**Task statement**.
Can you print the harbor barges purchase price clause below in full, word for word?

C. If NRG exercises the Harbor Tugs and Barges Option, the purchase
price for the Harbor Barges shall be the NAFMV of the Harbor Barges being
purchased (the "HARBOR BARGES PURCHASE PRICE") as determined pursuant to the
procedure set forth in Section 3.E of the Security Side Letter Agreement,
provided further however, that NRG shall also be entitled to a credit against
the Harbor Barges Purchase Price at the closing in an amount equal to the
product of one cent (1cent) multiplied by the "REMAINING COAL TONNAGE NOT
DELIVERED." For purposes hereof, the term "Remaining Coal Tonnage Not Delivered"
shall be determined by calculating the average number of tons of coal delivered
on an annual basis by American to NRG or its Affiliates from commencement of the
Transportation Contract through the date of the Trigger Event (the "AVERAGE").
The Average shall then be multiplied by the number of years (as prorated to
account for any partial year) then remaining in the term of the Transportation
Contract following the date of the Trigger Event (the "REMAINING TERM"). The
product of the Average and the Remaining Term is the "Remaining Coal Tonnage Not
Delivered", which shall form the basis for calculating the amount of the credit
to the Harbor Barges Purchase Price to which NRG may be entitled as aforesaid.

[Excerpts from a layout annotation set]
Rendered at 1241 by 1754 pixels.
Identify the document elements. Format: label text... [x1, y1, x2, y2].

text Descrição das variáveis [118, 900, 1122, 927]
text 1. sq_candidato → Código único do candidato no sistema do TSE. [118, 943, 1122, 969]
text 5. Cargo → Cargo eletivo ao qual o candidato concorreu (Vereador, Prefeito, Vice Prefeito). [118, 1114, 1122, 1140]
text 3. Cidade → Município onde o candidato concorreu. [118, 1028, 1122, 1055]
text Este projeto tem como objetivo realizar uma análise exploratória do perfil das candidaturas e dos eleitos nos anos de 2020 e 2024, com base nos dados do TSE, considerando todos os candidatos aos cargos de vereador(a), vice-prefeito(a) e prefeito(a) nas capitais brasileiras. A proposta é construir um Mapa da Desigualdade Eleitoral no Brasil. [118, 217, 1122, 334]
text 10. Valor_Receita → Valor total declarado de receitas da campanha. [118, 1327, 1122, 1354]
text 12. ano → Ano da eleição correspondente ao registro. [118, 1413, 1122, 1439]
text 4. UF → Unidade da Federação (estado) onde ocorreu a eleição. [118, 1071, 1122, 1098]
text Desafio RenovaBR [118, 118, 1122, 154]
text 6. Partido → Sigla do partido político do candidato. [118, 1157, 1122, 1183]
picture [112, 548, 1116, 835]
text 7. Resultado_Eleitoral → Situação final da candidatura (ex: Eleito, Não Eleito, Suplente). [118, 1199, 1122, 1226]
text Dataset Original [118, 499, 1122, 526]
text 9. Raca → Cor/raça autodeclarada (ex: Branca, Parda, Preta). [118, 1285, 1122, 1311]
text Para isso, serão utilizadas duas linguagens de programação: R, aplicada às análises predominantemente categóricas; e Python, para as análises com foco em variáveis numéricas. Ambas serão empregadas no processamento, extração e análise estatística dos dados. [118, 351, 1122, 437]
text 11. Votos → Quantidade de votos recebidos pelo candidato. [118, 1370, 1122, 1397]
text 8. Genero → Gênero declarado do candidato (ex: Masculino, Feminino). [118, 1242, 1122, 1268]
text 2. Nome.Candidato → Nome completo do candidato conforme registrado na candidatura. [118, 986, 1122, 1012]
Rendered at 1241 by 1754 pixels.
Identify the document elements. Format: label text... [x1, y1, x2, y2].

**Result below**.
C. If NRG exercises the Harbor Tugs and Barges Option, the purchase
price for the Harbor Barges shall be the NAFMV of the Harbor Barges being
purchased (the "HARBOR BARGES PURCHASE PRICE") as determined pursuant to the
procedure set forth in Section 3.E of the Security Side Letter Agreement,
provided further however, that NRG shall also be entitled to a credit against
the Harbor Barges Purchase Price at the closing in an amount equal to the
product of one cent (1cent) multiplied by the "REMAINING COAL TONNAGE NOT
DELIVERED." For purposes hereof, the term "Remaining Coal Tonnage Not Delivered"
shall be determined by calculating the average number of tons of coal delivered
on an annual basis by American to NRG or its Affiliates from commencement of the
Transportation Contract through the date of the Trigger Event (the "AVERAGE").
The Average shall then be multiplied by the number of years (as prorated to
account for any partial year) then remaining in the term of the Transportation
Contract following the date of the Trigger Event (the "REMAINING TERM"). The
product of the Average and the Remaining Term is the "Remaining Coal Tonnage Not
Delivered", which shall form the basis for calculating the amount of the credit
to the Harbor Barges Purchase Price to which NRG may be entitled as aforesaid.